CANADA: 'Hydro Power is breaking our hearts'
brutus at u.com
Tue Jul 20 19:41:33 EST 2004
In <OZgLc.19075$Vw3.1079653 at news20.bellglobal.com>
On Tue, 20 Jul 2004 18:25:50 -0400, Ian St. John said about:
Re: CANADA: 'Hydro Power is breaking our hearts'
> Jeff Strickland wrote:
> > "Fresno Farms" <brutus at u.com> wrote in message
> > news:10fomt1ha98ufe1 at corp.supernews.com...
> >> People see "pretty" mountain reservoirs and don't think
> >> much about it. But building a reservoir results
> >> in 100% habitat destruction. Typically, reservoirs
> >> (to maximize water volume) are built on rare "flats" and
> >> meadow areas, which are extremely important biodiversity areas.
> >> Thus due to the rare topography, reservoirs are often
> >> located on critical migration routs (deer and such) and
> >> (say,) fawning areas. Deer drowning mortality rates alone
> >> can be high enough to wipe out a deer population within
> >> a few years. And of course, no more timber, into the
> >> foreseeable foture.
> > Deer drowning!? We have a new reservior in our area, it was built
> > similiarly to the scenario you suggested, flat land surrounded by
> > hills. I have to take exception to your assertion that deer drown as
> > a result. We haven't got deer around here, but it took YEARS to fill
> > the reservior, certainly the deer would have migrated away long
> > before they were required to learn to swim. Not only did it take
> > years to fill, it took a decade to build. Surely the deer (if there
> > were any) would have moved on long before they drown.
> I believe he is referring to flood release that raises river level rapidly
> and can drown animals crossing the river at the time. There was a major
> incident with migrating caribou a while back.
Good guess.

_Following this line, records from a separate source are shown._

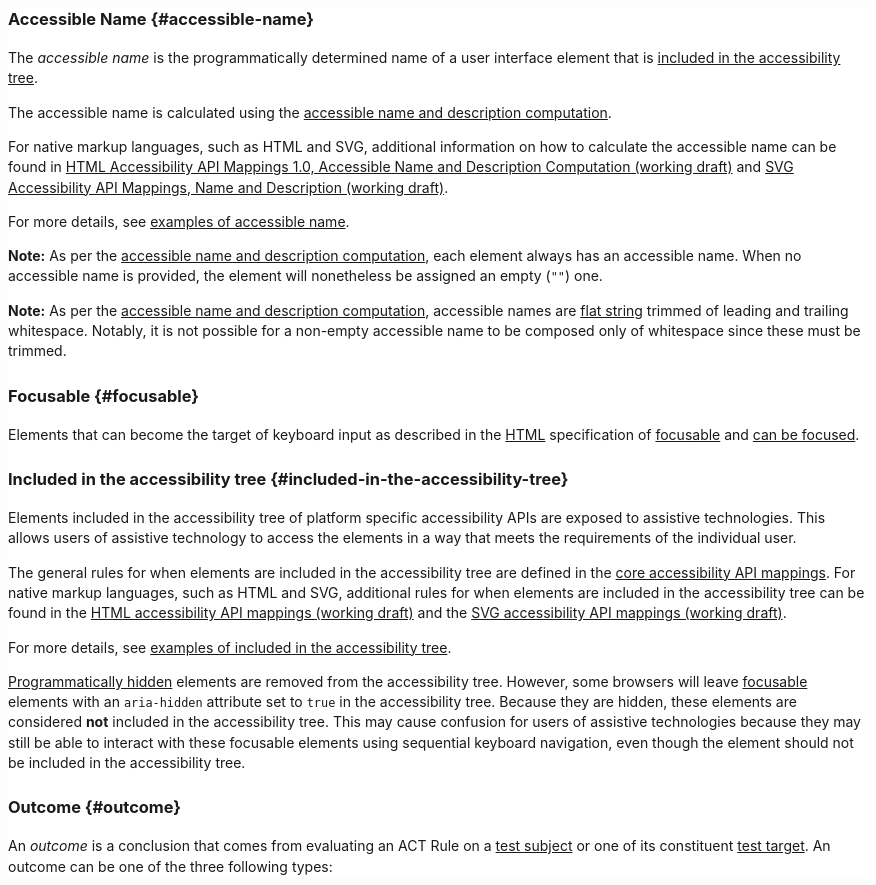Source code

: ### Accessible Name {#accessible-name}

The _accessible name_ is the programmatically determined name of a user interface element that is [included in the accessibility tree](#included-in-the-accessibility-tree).

The accessible name is calculated using the [accessible name and description computation][].

For native markup languages, such as HTML and SVG, additional information on how to calculate the accessible name can be found in [HTML Accessibility API Mappings 1.0, Accessible Name and Description Computation (working draft)](https://www.w3.org/TR/html-aam/#accessible-name-and-description-computation) and [SVG Accessibility API Mappings, Name and Description (working draft)](https://www.w3.org/TR/svg-aam/#mapping_additional).

For more details, see [examples of accessible name][].

**Note:** As per the [accessible name and description computation][], each element always has an accessible name. When no accessible name is provided, the element will nonetheless be assigned an empty (`""`) one.

**Note:** As per the [accessible name and description computation][], accessible names are [flat string](https://www.w3.org/TR/accname-1.1/#terminology) trimmed of leading and trailing whitespace. Notably, it is not possible for a non-empty accessible name to be composed only of whitespace since these must be trimmed.

### Focusable {#focusable}

Elements that can become the target of keyboard input as described in the [HTML](https://www.w3.org/TR/html) specification of [focusable](https://html.spec.whatwg.org/#focusable-area) and [can be focused](https://html.spec.whatwg.org/#specially-focusable).

### Included in the accessibility tree {#included-in-the-accessibility-tree}

Elements included in the accessibility tree of platform specific accessibility APIs are exposed to assistive technologies. This allows users of assistive technology to access the elements in a way that meets the requirements of the individual user.

The general rules for when elements are included in the accessibility tree are defined in the [core accessibility API mappings](https://www.w3.org/TR/core-aam/). For native markup languages, such as HTML and SVG, additional rules for when elements are included in the accessibility tree can be found in the [HTML accessibility API mappings (working draft)](https://www.w3.org/TR/html-aam/) and the [SVG accessibility API mappings (working draft)](https://www.w3.org/TR/svg-aam/).

For more details, see [examples of included in the accessibility tree][].

[Programmatically hidden](#programmatically-hidden) elements are removed from the accessibility tree. However, some browsers will leave [focusable](#focusable) elements with an `aria-hidden` attribute set to `true` in the accessibility tree. Because they are hidden, these elements are considered **not** included in the accessibility tree. This may cause confusion for users of assistive technologies because they may still be able to interact with these focusable elements using sequential keyboard navigation, even though the element should not be included in the accessibility tree.

### Outcome {#outcome}

An _outcome_ is a conclusion that comes from evaluating an ACT Rule on a [test subject](https://www.w3.org/TR/act-rules-format/#test-subject) or one of its constituent [test target](https://www.w3.org/TR/act-rules-format/#test-target). An outcome can be one of the three following types:


[accessible name and description computation]: https://www.w3.org/TR/accname 'Accessible Name and Description Computation'
[accessible name]: #accessible-name 'Definition of accessible name'
[ancestor]: https://dom.spec.whatwg.org/#concept-tree-ancestor 'DOM definition of ancestor, 2020/03/06'
[completely available]: https://html.spec.whatwg.org/#img-all 'HTML definition of Completely available, 2020/03/06'
[computed]: https://www.w3.org/TR/css-cascade/#computed-value 'CSS definition of computed value'
[current request]: https://html.spec.whatwg.org/#current-request 'HTML definition of Current request, 2020/03/06'
[examples of accessible name]: https://act-rules.github.io/pages/examples/accessible-name/
[examples of included in the accessibility tree]: https://act-rules.github.io/pages/examples/included-in-the-accessibility-tree/
[flat tree]: https://drafts.csswg.org/css-scoping/#flat-tree 'CSS Scoping definition of Flat tree, working draft'
[image request state]: https://html.spec.whatwg.org/#img-req-state 'HTML definition of Image request state, 2020/03/06'
[included in the accessibility tree]: #included-in-the-accessibility-tree 'Definition of included in the accessibility tree'
[inclusive ancestors]: https://dom.spec.whatwg.org/#concept-tree-inclusive-ancestor 'DOM Definition of Inclusive Ancestor'
[named from author]: https://www.w3.org/TR/wai-aria-1.1/#namecalculation 'WAI-ARIA definition of Named from author'
[non-text content]: https://www.w3.org/TR/WCAG21/#dfn-non-text-content 'WCAG 2.1 definition of non-text content'
[visible]: #visible 'Definition of visible'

That may be a problem in Canada.
But, no I'm talking about ~10% of
the mule deer drowning attempting to swim the reservoir,
twice a year. This according to a local (Fresno area)
EIS. Spillway elev 5713. A 1000 acre (small) reservoir
with a 300-foot tall dam.
It's smack dab on a major migration corridor. AND
population center, AND fawning area. And Fish & Wildlife
say the population is already too low, way down.